Dans l’ordre habituel, on retrouve Jocelyn St-Denis, directeur général de l’APMQ, les lauréats Camil Bédard, Patrick Bédard, Nancy Goudreau et Gabriel Bédard, Sylvain Terreault, président de l’APMQ, Chantal Desjardins et Isabelle Huot.

«Comme une grosse bouffée d’amour»

SAINT-LOUIS-DE-BLANFORD — L’Association des producteurs maraîchers du Québec vient de remettre son prix Le Moisson d’or 2018 à l’entreprise Canneberges Québec, de Saint-Louis-de-Blandford, lors de son banquet annuel de clôture.

«Toute l’équipe, on reçoit ça comme une grosse bouffée d’amour du Québec, parce que c’est reconnu par nos pairs ici, soit tous les producteurs maraîchers du Québec. Ce n’est quand même pas rien. On a le privilège d’exporter partout à travers le monde. Ça vient de chez nous, c’est encore plus hot, on va le porter haut et fort. Il y a une fierté, ça se passe chez nous, c’est dans le Centre-du-Québec, on l’a reçu comme une grosse tape dans le dos qui n’est pas nécessaire, mais on est bien fier», a confié au Nouvelliste la porte-parole de l’entreprise, Nancy Goudreau.

Ce prix, remis annuellement par l’APMQ, s’adresse uniquement à une personne ou à une entreprise productrice membre de l’Association qui s’est distinguée par son implication dans le milieu horticole, qui a contribué à l’épanouissement du secteur, dont les réalisations au niveau de la mise en marché comportent un caractère innovateur ou ayant démontré une vision juste du développement à court ou à long terme de l’industrie, qui a démontré au fil du temps une intégrité commerciale basée sur le respect de la clientèle et de ses pairs, et qui s’est démarquée dans le domaine de la production horticole par sa capacité à s’adapter à l’évolution rapide du secteur.

L’histoire d’Atocas Bédard commence en 1992. Actuellement, cette entreprise qui compte 130 hectares en culture produit annuellement dix millions de livres de canneberges, dont 30 % en fruits frais. Quatrième à se lancer dans la canneberge au Québec à l’époque (on dénombre aujourd’hui une centaine de producteurs), Denis Bédard voit l’avenir dans la baie rouge.

Il s’est bien s’entourer et il implique son épouse Shirley Philips, qui s’investit tout autant que lui. Innovatrice, elle plante des bleuets pour attirer les abeilles pour la cannebergière. Cette passion, Denis Bédard la transmet à son fils Patrick. Lui aussi implique son épouse Nancy Goudreau pour le développement des affaires. Cette passion est dans l’ADN des Bédard, et Patrick s’entoure aussi de ses enfants Camil et Gabriel, une relève dynamique et diversifiée.

Alors que le secteur devient de plus en plus compétitif, la famille innove en mettant sur pied sa propre usine d’emballage sur le site de l’exploitation agricole, Canneberges Québec.

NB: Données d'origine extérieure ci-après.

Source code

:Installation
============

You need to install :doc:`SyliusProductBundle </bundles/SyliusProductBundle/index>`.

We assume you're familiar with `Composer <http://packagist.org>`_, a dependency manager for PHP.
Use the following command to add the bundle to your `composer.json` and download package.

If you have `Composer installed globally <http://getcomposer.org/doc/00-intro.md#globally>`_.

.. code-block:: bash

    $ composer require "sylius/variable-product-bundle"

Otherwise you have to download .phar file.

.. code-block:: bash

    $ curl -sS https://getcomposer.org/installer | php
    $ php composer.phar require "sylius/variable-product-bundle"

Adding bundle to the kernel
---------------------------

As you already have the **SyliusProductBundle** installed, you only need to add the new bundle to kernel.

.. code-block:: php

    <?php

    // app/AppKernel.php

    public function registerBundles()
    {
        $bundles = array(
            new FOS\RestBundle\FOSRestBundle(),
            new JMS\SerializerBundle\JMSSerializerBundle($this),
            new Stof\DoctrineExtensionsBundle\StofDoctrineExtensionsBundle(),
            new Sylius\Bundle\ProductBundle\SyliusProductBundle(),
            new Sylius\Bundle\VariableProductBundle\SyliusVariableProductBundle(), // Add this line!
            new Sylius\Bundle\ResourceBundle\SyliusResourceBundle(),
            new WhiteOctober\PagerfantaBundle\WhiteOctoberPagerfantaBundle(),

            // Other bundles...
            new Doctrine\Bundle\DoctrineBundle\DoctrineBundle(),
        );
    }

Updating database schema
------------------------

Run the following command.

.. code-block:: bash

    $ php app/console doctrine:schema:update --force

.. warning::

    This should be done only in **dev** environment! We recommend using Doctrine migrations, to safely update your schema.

Maintenant, ils distribuent leurs produits, les Baies d’or, dans les plus grandes chaînes du marché alimentaire québécois, et ils exportent sous la marque Supra Fruit, en Europe et en Asie. Grâce à l’exportation, leur chiffre d’affaires pour les fruits frais atteint quatre millions de dollars et connaît une augmentation annuelle moyenne de 20 %. Canneberges Québec / Baies d’or, ce sont donc des produits d’ici, accessibles à travers toute la province et au-delà de l’océan.

«D’hier à aujourd’hui, notre façon de travailler, c’est que chacun apporte ses couleurs, son grain de sel, sa façon d’être, ça nous donne une équipe chevronnée et habile. C’est grâce à tout le monde, à l’usine, dans les champs, les bureaux et les sentiers, parce qu’on est tout le temps en expansion. On est chanceux, on a des gens, parce qu’on est quand même saisonnier, qui reviennent à toutes les années. C’est quand même très significatif», a-t-elle conclu.